Sie wußte, wenn sie jetzt mit ihrem Mann sprach, würde sie alles riskieren; es war ein Vorstoß ins Unbekannte, der die Gefahr in sich barg, an der unüberwindlichen Mauer seines jahrzehntelangen Schweigens abzuprallen. Schon früher hatte sie zaghafte Schritte in diese Richtung gewagt, und sie wußte, wie wenig möglicherweise ihre Bemühungen fruchten, und sie wußte, wie tief ihr Scheitern sie bedrücken würde. Aber es war an der Zeit.
Sie schwang die Beine vom Bett. Plötzlicher Schwindel überkam sie, als sie aufstand, aber er verging rasch. Langsam ging sie durchs Zimmer und war sich dabei der Kälte im Raum und ihrer eigenen Beklemmung bewußt. In ihrem Mund war ein säuerlicher Geschmack.
»Stuart.« Stinhurst rührte sich nicht. Marguerite sprach mit Bedacht. »Du mußt mit Elizabeth sprechen. Du mußt ihr alles sagen. Du mußt.«
»Joy zufolge weiß sie es bereits. Genau wie Alec es wußte.«
Die letzten Worte fielen wie dumpfe Schläge und trafen sie, wie immer, mitten ins Herz. So deutlich konnte sie ihn noch vor sich sehen - lebendig und empfindsam und so schmerzlich jung noch, als ihn das schreckliche Ende getroffen hatte. Es ist doch nicht unsere Bestimmung, unsere Kinder zu überleben, dachte sie. Nicht Alec. Nicht jetzt.
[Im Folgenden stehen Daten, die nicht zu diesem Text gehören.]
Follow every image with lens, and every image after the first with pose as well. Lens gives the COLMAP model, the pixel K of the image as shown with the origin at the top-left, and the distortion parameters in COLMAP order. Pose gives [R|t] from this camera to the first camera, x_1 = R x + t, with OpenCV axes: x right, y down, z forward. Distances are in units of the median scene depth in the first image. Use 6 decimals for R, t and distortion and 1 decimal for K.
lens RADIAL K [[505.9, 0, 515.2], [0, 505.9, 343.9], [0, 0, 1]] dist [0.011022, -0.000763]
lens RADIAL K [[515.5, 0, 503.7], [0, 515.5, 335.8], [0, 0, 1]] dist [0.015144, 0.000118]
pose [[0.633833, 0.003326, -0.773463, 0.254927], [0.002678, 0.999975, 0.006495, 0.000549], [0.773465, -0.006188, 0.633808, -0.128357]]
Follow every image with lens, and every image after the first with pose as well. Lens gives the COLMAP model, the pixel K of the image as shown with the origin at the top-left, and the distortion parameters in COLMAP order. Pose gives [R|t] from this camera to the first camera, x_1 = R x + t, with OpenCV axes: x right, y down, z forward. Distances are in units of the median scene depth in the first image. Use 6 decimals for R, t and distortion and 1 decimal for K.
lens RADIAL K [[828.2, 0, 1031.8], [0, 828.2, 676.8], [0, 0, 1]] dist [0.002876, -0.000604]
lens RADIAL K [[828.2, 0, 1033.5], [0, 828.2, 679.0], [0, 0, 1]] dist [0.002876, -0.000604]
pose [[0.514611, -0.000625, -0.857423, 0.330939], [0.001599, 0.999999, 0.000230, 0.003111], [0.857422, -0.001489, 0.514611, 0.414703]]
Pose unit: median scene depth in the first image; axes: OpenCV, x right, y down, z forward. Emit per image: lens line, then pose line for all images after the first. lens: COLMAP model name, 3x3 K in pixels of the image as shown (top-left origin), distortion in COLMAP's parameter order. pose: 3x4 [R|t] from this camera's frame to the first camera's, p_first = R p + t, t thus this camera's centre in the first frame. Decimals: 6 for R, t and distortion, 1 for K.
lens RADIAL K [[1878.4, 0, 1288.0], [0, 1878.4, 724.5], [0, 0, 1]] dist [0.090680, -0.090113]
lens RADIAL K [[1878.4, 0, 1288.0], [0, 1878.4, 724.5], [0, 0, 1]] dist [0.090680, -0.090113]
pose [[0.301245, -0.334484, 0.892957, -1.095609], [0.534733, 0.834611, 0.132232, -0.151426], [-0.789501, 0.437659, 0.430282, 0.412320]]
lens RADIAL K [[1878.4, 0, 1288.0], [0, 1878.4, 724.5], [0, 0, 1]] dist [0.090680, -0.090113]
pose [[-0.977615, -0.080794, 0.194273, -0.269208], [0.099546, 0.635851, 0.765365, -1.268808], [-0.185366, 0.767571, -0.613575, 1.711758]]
Sie hatte ihren Sohn geliebt, aber indem Stuart die Erinnerung an ihn heraufbeschwor - die immer noch offene Wunde berührte -, gelang es ihm jedesmal, einem unerfreulichen Gespräch ein Ende zu setzen. Es war ihm zur Taktik geworden, und es klappte stets. Aber heute abend nicht.
»Ja, sie weiß von Geoffrey. Aber sie weiß nicht alles. Sie hörte die Auseinandersetzung an jenem Abend, Stuart.